RAW DATA below:

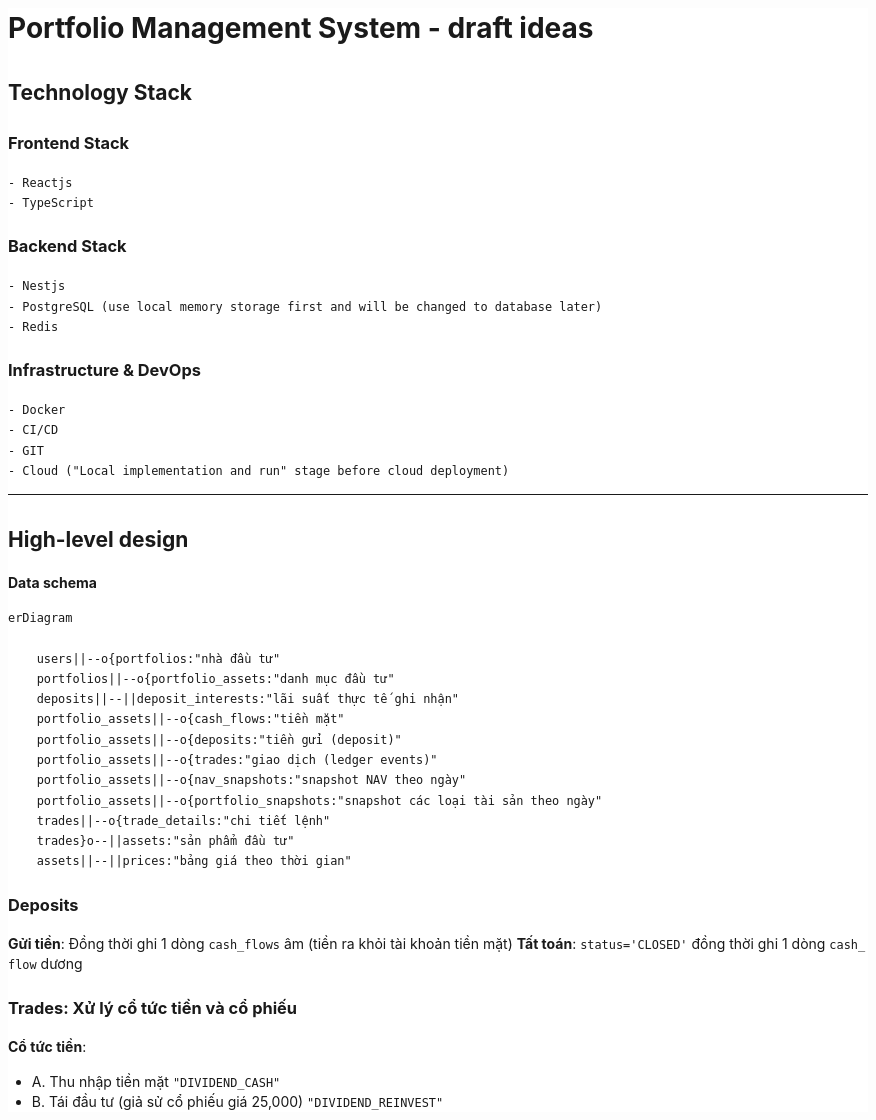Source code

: # Portfolio Management System - draft ideas

## Technology Stack
### Frontend Stack
    - Reactjs
    - TypeScript

### Backend Stack    
    - Nestjs
    - PostgreSQL (use local memory storage first and will be changed to database later)
    - Redis

### Infrastructure & DevOps
    - Docker
    - CI/CD
    - GIT
    - Cloud ("Local implementation and run" stage before cloud deployment)

---

## High-level design

**Data schema**
```mermaid
erDiagram
	
	users||--o{portfolios:"nhà đầu tư"
	portfolios||--o{portfolio_assets:"danh mục đầu tư"
	deposits||--||deposit_interests:"lãi suất thực tế ghi nhận"
	portfolio_assets||--o{cash_flows:"tiền mặt"
	portfolio_assets||--o{deposits:"tiền gửi (deposit)"
	portfolio_assets||--o{trades:"giao dịch (ledger events)"
	portfolio_assets||--o{nav_snapshots:"snapshot NAV theo ngày"
	portfolio_assets||--o{portfolio_snapshots:"snapshot các loại tài sản theo ngày"
	trades||--o{trade_details:"chi tiết lệnh"
	trades}o--||assets:"sản phẩm đầu tư"
	assets||--||prices:"bảng giá theo thời gian"
```

### Deposits
**Gửi tiền**: Đồng thời ghi 1 dòng `cash_flows` âm (tiền ra khỏi tài khoản tiền mặt)
**Tất toán**: `status='CLOSED'` đồng thời ghi 1 dòng `cash_flow` dương

### Trades: Xử lý cổ tức tiền và cổ phiếu
**Cổ tức tiền**:
- A. Thu nhập tiền mặt `"DIVIDEND_CASH"`
- B. Tái đầu tư (giả sử cổ phiếu giá 25,000) `"DIVIDEND_REINVEST"`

End of RAW DATA.

- [PROBLEM TO WORK ON]:
Could you write out the whole listing exactly, dropping the pictures?

- [ANSWER SECTION]:
Source code

: # Portfolio Management System - draft ideas

## Technology Stack
### Frontend Stack
    - Reactjs
    - TypeScript

### Backend Stack    
    - Nestjs
    - PostgreSQL (use local memory storage first and will be changed to database later)
    - Redis

### Infrastructure & DevOps
    - Docker
    - CI/CD
    - GIT
    - Cloud ("Local implementation and run" stage before cloud deployment)

---

## High-level design

**Data schema**
```mermaid
erDiagram
	
	users||--o{portfolios:"nhà đầu tư"
	portfolios||--o{portfolio_assets:"danh mục đầu tư"
	deposits||--||deposit_interests:"lãi suất thực tế ghi nhận"
	portfolio_assets||--o{cash_flows:"tiền mặt"
	portfolio_assets||--o{deposits:"tiền gửi (deposit)"
	portfolio_assets||--o{trades:"giao dịch (ledger events)"
	portfolio_assets||--o{nav_snapshots:"snapshot NAV theo ngày"
	portfolio_assets||--o{portfolio_snapshots:"snapshot các loại tài sản theo ngày"
	trades||--o{trade_details:"chi tiết lệnh"
	trades}o--||assets:"sản phẩm đầu tư"
	assets||--||prices:"bảng giá theo thời gian"
```

### Deposits
**Gửi tiền**: Đồng thời ghi 1 dòng `cash_flows` âm (tiền ra khỏi tài khoản tiền mặt)
**Tất toán**: `status='CLOSED'` đồng thời ghi 1 dòng `cash_flow` dương

### Trades: Xử lý cổ tức tiền và cổ phiếu
**Cổ tức tiền**:
- A. Thu nhập tiền mặt `"DIVIDEND_CASH"`
- B. Tái đầu tư (giả sử cổ phiếu giá 25,000) `"DIVIDEND_REINVEST"`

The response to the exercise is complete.